Brano:
La differenza rispetto ai sistemi di IA tradizionali è sostanziale. Non parliamo più di software che eseguono istruzioni. Gli agenti AI sono progettati per perseguire obiettivi, anche in ambienti mutevoli, decidendo in autonomia come farlo. Questo li rende flessibili, adattivi… e, se usati da criminali, letalmente efficaci.
Immaginate un’intelligenza artificiale programmata per creare truffe: può scandagliare in pochi secondi milioni di profili social, generare finti call center, replicare la voce dei nostri cari o del vostro commercialista, o ancora del vostro direttore di banca, con deepfake vocali, simulare conversazioni e mail ineccepibili. E può farlo 24 ore su 24, senza stancarsi, senza esitazioni.
Già oggi assistiamo a truffe automatizzate che colpiscono risparmiatori ignari, pensionati, piccoli imprenditori. Il caso Arup (grande società britannica di ingegneria e consulenza fondata nel 1946, famosa per progetti come la Sagrada Familia di Barcellona) è emblematico: una frode da 25 milioni di dollari orchestrata con video e audio deepfake del CFO dell’azienda. La dipendente, convinta di parlare con il suo superiore, ha eseguito bonifici urgenti per oltre 25 milioni di dollari. Non per ingenuità, ma perché l’inganno era tecnicamente perfetto.

Dati mostrati:
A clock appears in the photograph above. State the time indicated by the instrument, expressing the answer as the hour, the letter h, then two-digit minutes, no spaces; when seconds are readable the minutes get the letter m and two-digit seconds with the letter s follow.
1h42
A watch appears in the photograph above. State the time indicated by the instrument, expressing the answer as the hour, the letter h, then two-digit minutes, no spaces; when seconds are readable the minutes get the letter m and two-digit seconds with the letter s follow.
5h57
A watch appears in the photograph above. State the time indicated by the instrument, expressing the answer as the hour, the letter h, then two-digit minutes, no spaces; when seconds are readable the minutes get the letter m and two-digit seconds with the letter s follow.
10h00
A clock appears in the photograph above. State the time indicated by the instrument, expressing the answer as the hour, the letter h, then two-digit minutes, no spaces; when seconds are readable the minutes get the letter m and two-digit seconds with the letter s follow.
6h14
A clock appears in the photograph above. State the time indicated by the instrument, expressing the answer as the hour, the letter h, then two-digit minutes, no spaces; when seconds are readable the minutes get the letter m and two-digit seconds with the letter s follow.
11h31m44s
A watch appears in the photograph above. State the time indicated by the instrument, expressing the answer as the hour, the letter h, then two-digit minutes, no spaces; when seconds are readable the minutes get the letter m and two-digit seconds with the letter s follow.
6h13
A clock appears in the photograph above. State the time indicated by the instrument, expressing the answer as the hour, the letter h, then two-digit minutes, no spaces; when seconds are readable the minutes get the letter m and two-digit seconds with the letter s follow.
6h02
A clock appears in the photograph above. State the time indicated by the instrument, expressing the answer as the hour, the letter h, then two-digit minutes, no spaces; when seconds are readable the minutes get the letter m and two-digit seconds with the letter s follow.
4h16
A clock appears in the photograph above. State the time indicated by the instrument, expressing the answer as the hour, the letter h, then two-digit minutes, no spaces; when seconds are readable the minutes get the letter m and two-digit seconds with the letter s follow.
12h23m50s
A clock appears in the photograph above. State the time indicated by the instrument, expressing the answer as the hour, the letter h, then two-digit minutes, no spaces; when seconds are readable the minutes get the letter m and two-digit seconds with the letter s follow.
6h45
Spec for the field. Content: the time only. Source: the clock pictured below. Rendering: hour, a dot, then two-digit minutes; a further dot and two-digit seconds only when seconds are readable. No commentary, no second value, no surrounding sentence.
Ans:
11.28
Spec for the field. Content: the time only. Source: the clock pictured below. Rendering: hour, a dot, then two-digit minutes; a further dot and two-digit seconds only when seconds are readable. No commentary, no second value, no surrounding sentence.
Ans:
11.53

Consegne:
1. Puoi ricopiare dal brano sulle truffe basate sull'IA il passo che va da "La differenza rispetto" fino a "stancarsi, senza esitazioni." compreso?
2. Puoi proseguire il brano sulle truffe basate sull'IA dal punto in cui si interrompe?
I dati non hanno alcun legame con il brano sulle truffe basate sull'IA.

Elenco risposte:
1.
La differenza rispetto ai sistemi di IA tradizionali è sostanziale. Non parliamo più di software che eseguono istruzioni. Gli agenti AI sono progettati per perseguire obiettivi, anche in ambienti mutevoli, decidendo in autonomia come farlo. Questo li rende flessibili, adattivi… e, se usati da criminali, letalmente efficaci.
Immaginate un’intelligenza artificiale programmata per creare truffe: può scandagliare in pochi secondi milioni di profili social, generare finti call center, replicare la voce dei nostri cari o del vostro commercialista, o ancora del vostro direttore di banca, con deepfake vocali, simulare conversazioni e mail ineccepibili. E può farlo 24 ore su 24, senza stancarsi, senza esitazioni.

2.
In questo nuovo scenario, il fattore umano diventa il vero anello debole. Le truffe non puntano più solo alle vulnerabilità tecniche, ma alle emozioni, alla fiducia, alla percezione. E se a far leva su queste fragilità è un sistema AI progettato per imitare, convincere e ingannare, diventa quasi impossibile difendersi. Il nostro cervello, evolutivamente, non è stato programmato per distinguere tra un volto reale e un deepfake, tra una mail fraudolenta generata da AI e una scritta da una persona reale. E il problema peggiora quando questi strumenti vengono “armati” da organizzazioni criminali, spesso con budget superiori a quelli di molte PMI o enti pubblici.
Mentre molte aziende stanno iniziando a usare intelligenze artificiali autonome per proteggere i propri sistemi – ad esempio in centri specializzati che sorvegliano costantemente le reti informatiche per riconoscere pericoli in tempo reale – gli stessi strumenti sono già finiti nelle mani dei criminali. Ci sono AI utilizzate per scopi illegali che riescono a inviare truffe via email o messaggi, costruite su misura per ogni persona, così da sembrare vere. Possono anche mettere in atto attacchi simili ai ransomware: in pratica, un sistema entra nel computer della vittima, blocca i file e poi chiede un pagamento per sbloccarli, come se un ladro chiudesse tutti i tuoi documenti con un lucchetto e ti dicesse “paga se vuoi riaverli”. Ma queste nuove AI non sempre usano la forza: spesso convincono la persona a dare volontariamente soldi o informazioni, facendo leva sulla fiducia o sull’urgenza.
Sono capaci di raccogliere dati personali che troviamo su internet, anche in modo inconsapevole, e di usarli per creare identità false che sembrano credibili. E infine riescono a simulare conversazioni – via chat, telefono o video – così realistiche da farci credere di parlare con qualcuno di fiducia, spingendoci ad autorizzare bonifici o a condividere informazioni riservate. A tutto ciò si aggiunge la capacità dell’AI di “apprendere” dagli errori. Se una truffa fallisce, il sistema la registra, la corregge, e la ripropone in versione migliorata. Un ciclo che, senza protezioni adeguate, può diventare devastante per cittadini già disorientati.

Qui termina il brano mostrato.